Book Review: The Art of a Beautiful Game
For the thinking hoops fan.
by Matt Lawyue
It looks easy on TV. Ray Allen’s flawless jumpshot. Steve Nash’s one-handed skip pass. Shane Battier’s hand-in-your-face defense. All of it. Every three pointer, every rebound and every dunk. It appear’s so carefree, especially to the highly skilled. It’s almost like a Basketball God blessed Iverson with supreme handle and Kobe with the killer instinct of a lion stalking in the brush.
Only, it doesn’t work this way. Otherwise, we would read stories of would-be ballers sacrificing animals for a mid-range J. Yikes.
In Chris Ballard’s new book, The Art of A Beautiful Game: The Thinking Fan’s Tour of the NBA, which went on sale this week, the components of the game become deconstructed and analyzed, from Allen’s perfect form to Battier’s ridiculous game time preparation. Ballard, a senior writer for Sports Illustrated, discusses all of the major aspects of the game in frightening detail: rebounding, shooting, conditioning, dunking, shot blocking, free throw shooting and defending. But he engages these facets in a way most fans wouldn’t.

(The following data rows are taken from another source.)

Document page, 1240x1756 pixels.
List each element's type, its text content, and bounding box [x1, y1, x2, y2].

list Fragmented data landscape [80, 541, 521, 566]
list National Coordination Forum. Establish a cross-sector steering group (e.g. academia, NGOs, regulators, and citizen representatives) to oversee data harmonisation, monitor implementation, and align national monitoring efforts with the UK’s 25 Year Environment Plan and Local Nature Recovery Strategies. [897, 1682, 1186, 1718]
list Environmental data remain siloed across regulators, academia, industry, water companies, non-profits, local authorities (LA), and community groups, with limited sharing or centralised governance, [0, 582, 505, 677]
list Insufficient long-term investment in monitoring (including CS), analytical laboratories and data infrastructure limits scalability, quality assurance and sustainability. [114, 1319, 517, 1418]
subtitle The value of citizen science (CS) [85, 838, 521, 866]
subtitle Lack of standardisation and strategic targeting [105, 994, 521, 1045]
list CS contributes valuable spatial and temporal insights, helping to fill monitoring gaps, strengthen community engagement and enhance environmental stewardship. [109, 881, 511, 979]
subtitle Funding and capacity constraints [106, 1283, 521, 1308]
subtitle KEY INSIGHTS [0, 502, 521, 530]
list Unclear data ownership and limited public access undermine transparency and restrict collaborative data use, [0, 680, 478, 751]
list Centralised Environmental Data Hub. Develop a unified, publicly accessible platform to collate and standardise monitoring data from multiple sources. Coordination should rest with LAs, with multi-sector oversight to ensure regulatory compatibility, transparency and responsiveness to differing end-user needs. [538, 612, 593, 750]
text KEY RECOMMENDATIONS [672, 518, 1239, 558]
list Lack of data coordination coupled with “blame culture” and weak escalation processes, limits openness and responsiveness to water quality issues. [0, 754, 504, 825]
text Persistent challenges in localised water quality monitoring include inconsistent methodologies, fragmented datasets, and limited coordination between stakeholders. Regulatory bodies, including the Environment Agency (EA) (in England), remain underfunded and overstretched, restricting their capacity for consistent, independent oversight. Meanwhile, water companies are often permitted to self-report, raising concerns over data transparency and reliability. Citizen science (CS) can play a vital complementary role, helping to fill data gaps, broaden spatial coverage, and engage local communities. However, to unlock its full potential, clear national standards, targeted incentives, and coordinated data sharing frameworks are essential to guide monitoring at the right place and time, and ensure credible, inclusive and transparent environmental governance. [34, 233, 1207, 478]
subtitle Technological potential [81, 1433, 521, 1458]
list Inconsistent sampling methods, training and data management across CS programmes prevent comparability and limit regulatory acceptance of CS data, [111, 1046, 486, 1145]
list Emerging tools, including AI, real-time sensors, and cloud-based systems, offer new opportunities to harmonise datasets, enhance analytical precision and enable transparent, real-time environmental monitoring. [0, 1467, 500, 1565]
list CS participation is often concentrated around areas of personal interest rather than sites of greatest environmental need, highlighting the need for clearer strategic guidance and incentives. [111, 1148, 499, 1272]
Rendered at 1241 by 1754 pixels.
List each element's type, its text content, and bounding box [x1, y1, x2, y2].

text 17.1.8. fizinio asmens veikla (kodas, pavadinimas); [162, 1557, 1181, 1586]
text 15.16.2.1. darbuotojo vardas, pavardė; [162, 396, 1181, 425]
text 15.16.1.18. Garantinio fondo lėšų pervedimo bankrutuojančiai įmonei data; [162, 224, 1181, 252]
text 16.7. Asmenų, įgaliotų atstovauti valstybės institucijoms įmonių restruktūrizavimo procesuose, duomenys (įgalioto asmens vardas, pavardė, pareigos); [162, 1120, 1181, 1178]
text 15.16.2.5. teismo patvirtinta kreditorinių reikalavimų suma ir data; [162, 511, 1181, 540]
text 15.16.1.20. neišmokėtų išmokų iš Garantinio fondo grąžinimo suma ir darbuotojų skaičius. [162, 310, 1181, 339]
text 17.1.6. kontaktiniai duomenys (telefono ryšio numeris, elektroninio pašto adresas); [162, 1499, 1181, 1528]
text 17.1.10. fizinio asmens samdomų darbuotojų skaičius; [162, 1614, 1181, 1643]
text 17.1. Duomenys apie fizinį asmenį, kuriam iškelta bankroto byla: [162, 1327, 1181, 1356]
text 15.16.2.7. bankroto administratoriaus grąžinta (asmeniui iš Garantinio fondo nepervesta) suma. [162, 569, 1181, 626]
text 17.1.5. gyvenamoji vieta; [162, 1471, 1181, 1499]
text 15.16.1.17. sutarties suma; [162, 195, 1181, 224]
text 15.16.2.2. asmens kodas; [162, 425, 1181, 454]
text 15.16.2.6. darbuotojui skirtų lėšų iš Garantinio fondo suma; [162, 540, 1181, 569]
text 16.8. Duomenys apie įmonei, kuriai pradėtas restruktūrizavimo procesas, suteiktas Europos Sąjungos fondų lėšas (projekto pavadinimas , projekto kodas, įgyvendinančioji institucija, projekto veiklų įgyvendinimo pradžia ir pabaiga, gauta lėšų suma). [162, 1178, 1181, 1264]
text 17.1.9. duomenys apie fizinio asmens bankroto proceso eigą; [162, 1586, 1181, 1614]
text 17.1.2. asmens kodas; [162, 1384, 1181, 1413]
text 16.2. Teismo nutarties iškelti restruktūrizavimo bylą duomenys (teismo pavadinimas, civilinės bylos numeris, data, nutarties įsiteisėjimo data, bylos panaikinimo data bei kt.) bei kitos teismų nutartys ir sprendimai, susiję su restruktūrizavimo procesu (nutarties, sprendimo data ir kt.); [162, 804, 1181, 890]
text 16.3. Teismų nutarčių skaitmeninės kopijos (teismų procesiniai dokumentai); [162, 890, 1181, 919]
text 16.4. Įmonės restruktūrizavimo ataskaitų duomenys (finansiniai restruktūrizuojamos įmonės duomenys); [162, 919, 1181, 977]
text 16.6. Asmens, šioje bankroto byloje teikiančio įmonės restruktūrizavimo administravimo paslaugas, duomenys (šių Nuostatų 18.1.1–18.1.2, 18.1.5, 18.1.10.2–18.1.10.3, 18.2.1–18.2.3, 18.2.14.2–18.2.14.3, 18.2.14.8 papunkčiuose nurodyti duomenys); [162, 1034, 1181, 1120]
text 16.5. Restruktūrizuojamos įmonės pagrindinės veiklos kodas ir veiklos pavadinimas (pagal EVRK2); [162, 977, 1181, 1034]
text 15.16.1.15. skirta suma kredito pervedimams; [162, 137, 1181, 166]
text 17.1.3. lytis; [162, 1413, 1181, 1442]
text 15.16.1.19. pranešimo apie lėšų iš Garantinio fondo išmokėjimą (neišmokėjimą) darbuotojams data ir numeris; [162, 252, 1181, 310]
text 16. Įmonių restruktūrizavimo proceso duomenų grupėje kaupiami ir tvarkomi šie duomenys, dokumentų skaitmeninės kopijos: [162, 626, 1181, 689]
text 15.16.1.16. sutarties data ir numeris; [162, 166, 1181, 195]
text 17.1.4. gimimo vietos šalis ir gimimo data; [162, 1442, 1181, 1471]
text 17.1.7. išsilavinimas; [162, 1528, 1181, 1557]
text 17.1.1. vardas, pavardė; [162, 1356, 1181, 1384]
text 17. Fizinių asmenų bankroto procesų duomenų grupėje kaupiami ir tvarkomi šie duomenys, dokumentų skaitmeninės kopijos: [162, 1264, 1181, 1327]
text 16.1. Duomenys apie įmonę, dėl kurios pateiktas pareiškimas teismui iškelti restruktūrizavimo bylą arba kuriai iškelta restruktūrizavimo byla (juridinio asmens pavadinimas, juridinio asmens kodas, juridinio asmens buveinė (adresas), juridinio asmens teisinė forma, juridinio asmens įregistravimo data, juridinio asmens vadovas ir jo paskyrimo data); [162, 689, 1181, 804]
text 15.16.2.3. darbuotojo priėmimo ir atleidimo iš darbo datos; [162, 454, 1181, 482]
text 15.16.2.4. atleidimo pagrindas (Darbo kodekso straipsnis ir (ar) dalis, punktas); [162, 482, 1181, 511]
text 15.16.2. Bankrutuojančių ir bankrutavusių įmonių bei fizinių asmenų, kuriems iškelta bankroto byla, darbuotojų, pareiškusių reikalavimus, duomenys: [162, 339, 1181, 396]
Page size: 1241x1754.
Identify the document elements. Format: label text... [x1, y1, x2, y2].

Most of us see Dwight Howard simply owning the paint for the rebound. Ballard, on the other hand, explains why Superman hasn’t even reached his rebounding potential. And you believe him.
Most of us see Dwyane Wade flying around the court. Ballard exposes what really goes into a baller’s conditioning and training that allow them to run and gun for 48 minutes on end.
After you finish this book, you’re going to think differently about basketball. The first game you watch, you’ll be inclined to look for specific details Ballard talks about. Don’t be surprised if everything you read in this book is imitated by the players on the court.
In this respect, the book succeeds. It truly is a book for the thinking fan, yet appealing enough for the casual fan to get hooked. The journalism is solidly from the Sports Illustrated mold, as the interviews and details demonstrate. The format of the book is more or less a collection of magazine-length stories found under the same headline. The chronology doesn’t really flow from one basketball topic to the next, yet it doesn’t harm the overall message of the book.
My only qualm is at the beginning of the book, where Ballard attempts to pick apart the “Killer Instinct” of Kobe Bryant. Understandably, not the easiest thing to do. One of the top players in the game isn’t going to give up his secrets easily, even to a seasoned SI journalist. It also doesn’t seem possible to explain Kobe’s instincts until his career is over. Bryant’s basketball journey evolves too rapidly, making it impossible to tell accurately and efficiently. You can’t fault Ballard for trying, but this chapter of the book falls well short for a man of Kobe’s stature.
Luckily for Ballard, the proceeding 11 chapters make up for it. It’s a well crafted work of journalism that delivers on all basketball accounts.